How do I install package bees?
If you go the conventional route and purchase a package of bees, your next step will be to install them when they arrive in the mail. Give the bees a few hours of rest time before you place them in the hive so that they can acclimate to the new environment. Use this time to get the equipment together and dress in a veil and protective clothing.
As you work with the bees, give them honey syrup by spraying it onto the screen. The bees are tired from traveling and this will help them replenish their energy. Begin opening the package by removing the top panel, where you will see the tin can and a strap. Remove the strap, tip over the package and slowly pull out the tin can. As you pull the can out, the bees will have access to the outdoors, and they will be attracted to the beeswax and sugar-coated hive that you have waiting for them. The queen then needs to be added in a slow release fashion so that she and the bees can get used to each other.
How do I harvest honey?
Once or twice a year, you can expect to harvest honey. When you see that the frames have been 80 percent or more sealed, you are welcome to remove this frame and harvest the honey. While patience is a virtue, you don’t want to wait too long to harvest since the bees will then start consuming the honey. The end of the summer/early fall is a good time to do the harvesting. Use a smoker to calm the bees and extracting tools to extract the honey. These tools will strain the honey so that it’s safe and ready to be bottled. Like most things, quality is better than quantity. Aim for high-quality honey that is rich in color and flavor. Colors range from water-white to dark amber.

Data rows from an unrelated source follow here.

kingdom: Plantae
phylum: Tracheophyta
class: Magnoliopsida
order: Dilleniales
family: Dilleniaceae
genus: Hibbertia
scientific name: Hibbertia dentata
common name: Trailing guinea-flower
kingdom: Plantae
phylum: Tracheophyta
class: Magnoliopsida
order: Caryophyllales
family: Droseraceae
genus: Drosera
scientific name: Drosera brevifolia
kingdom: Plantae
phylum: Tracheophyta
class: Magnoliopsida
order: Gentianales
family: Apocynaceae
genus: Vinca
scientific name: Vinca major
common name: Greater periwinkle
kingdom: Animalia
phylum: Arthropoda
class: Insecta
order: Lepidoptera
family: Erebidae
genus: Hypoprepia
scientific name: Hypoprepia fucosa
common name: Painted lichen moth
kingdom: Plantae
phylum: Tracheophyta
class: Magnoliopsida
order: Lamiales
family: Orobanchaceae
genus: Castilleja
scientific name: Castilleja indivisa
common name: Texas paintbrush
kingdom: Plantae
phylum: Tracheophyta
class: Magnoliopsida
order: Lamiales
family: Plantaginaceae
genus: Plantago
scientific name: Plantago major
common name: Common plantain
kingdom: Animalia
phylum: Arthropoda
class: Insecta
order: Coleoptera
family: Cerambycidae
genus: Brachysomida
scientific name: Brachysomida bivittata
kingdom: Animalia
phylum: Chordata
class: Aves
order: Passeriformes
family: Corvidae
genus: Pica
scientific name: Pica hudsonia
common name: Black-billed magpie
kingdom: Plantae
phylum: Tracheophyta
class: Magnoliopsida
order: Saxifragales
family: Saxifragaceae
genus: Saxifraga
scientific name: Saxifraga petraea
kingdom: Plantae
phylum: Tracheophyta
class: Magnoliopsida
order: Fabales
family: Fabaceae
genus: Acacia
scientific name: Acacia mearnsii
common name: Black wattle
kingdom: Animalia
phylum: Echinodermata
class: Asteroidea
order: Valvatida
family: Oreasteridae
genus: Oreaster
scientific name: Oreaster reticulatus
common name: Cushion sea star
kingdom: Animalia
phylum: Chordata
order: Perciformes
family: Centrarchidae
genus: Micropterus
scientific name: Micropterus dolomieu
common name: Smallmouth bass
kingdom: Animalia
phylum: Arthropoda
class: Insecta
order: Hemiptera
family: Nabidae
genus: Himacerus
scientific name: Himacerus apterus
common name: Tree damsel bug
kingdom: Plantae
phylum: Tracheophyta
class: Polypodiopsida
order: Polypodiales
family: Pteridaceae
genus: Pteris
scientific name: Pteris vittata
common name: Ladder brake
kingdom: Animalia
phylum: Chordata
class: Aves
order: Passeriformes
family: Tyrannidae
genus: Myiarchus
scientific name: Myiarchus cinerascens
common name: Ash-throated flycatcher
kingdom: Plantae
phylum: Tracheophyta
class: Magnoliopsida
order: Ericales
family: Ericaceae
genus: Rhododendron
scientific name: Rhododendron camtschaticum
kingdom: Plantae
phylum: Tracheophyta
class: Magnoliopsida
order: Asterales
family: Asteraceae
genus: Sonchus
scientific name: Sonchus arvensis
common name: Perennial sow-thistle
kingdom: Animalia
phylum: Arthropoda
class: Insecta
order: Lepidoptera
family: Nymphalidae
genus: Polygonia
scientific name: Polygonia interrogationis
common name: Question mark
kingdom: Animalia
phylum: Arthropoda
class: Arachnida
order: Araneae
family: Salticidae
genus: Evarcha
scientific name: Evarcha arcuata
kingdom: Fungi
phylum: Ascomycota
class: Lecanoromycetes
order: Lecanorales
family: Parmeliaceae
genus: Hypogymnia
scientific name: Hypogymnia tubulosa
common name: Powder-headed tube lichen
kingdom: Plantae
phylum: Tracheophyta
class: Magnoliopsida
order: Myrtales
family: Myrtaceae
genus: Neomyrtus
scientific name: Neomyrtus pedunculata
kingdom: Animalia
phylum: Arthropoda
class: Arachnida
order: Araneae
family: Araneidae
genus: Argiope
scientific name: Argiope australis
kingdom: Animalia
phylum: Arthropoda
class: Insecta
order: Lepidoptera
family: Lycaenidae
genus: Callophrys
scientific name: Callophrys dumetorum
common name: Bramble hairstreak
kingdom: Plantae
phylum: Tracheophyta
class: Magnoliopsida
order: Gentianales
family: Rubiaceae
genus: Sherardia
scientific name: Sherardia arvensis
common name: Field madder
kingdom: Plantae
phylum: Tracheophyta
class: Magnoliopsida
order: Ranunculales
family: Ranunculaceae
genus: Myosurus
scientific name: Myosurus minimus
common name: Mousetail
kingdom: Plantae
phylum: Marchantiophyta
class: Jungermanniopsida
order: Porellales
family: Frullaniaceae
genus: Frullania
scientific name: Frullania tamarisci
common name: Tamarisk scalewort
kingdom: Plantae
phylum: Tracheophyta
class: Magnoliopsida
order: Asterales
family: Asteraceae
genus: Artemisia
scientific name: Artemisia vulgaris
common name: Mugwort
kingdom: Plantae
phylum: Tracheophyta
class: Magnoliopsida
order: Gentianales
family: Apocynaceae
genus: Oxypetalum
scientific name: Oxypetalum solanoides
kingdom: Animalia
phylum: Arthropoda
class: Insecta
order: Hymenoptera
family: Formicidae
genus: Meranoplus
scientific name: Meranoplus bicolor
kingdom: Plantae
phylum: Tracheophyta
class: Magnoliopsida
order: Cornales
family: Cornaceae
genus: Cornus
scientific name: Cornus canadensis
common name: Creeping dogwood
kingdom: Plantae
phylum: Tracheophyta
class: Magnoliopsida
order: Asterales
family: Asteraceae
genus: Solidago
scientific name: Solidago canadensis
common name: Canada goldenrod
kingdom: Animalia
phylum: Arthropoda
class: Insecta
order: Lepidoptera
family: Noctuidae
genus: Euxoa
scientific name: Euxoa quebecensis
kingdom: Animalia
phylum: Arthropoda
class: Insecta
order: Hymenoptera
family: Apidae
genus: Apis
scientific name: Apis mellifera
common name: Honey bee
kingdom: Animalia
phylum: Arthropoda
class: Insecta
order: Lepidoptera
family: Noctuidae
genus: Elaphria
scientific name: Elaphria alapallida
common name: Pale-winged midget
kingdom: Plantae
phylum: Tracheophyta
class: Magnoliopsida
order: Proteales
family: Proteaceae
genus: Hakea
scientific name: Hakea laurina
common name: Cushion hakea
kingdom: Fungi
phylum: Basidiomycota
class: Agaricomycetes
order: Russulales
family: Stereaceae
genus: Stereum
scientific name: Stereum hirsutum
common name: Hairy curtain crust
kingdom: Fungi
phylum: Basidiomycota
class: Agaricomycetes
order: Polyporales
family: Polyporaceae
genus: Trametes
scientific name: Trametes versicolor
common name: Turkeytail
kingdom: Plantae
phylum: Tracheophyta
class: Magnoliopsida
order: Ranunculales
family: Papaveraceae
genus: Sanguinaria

Is there anything else I should know about?
Beekeeping is a rewarding hobby, but you need to be prepared for how involved this work can be. Read up on the subject and ask your community if there are restrictions on beekeeping. Some areas expect that all hives be registered. You must monitor the hive and ensure that there is always a queen available, otherwise, the colony will fail. Hives must be treated in the late summer in order to protect them from mites.
Also, consider the temperature outside. It’s best to work with bees on clear sunny days, as cloudy days produce less nectar, making the bees more irritable. Bees are sensitive to cold temperatures, so don’t keep the lid open for an extended period of time on cool days. Hot temperatures do not affect bees as much, but you must ensure that there is clean water nearby and that the bees are kept out of direct sunlight. Finally, it’s best to start with two hives since beekeepers lose an average of 20 to 30 percent of their colonies each year. Two hives will provide you with what you need to create surplus honey and prevent the colony from being wiped out.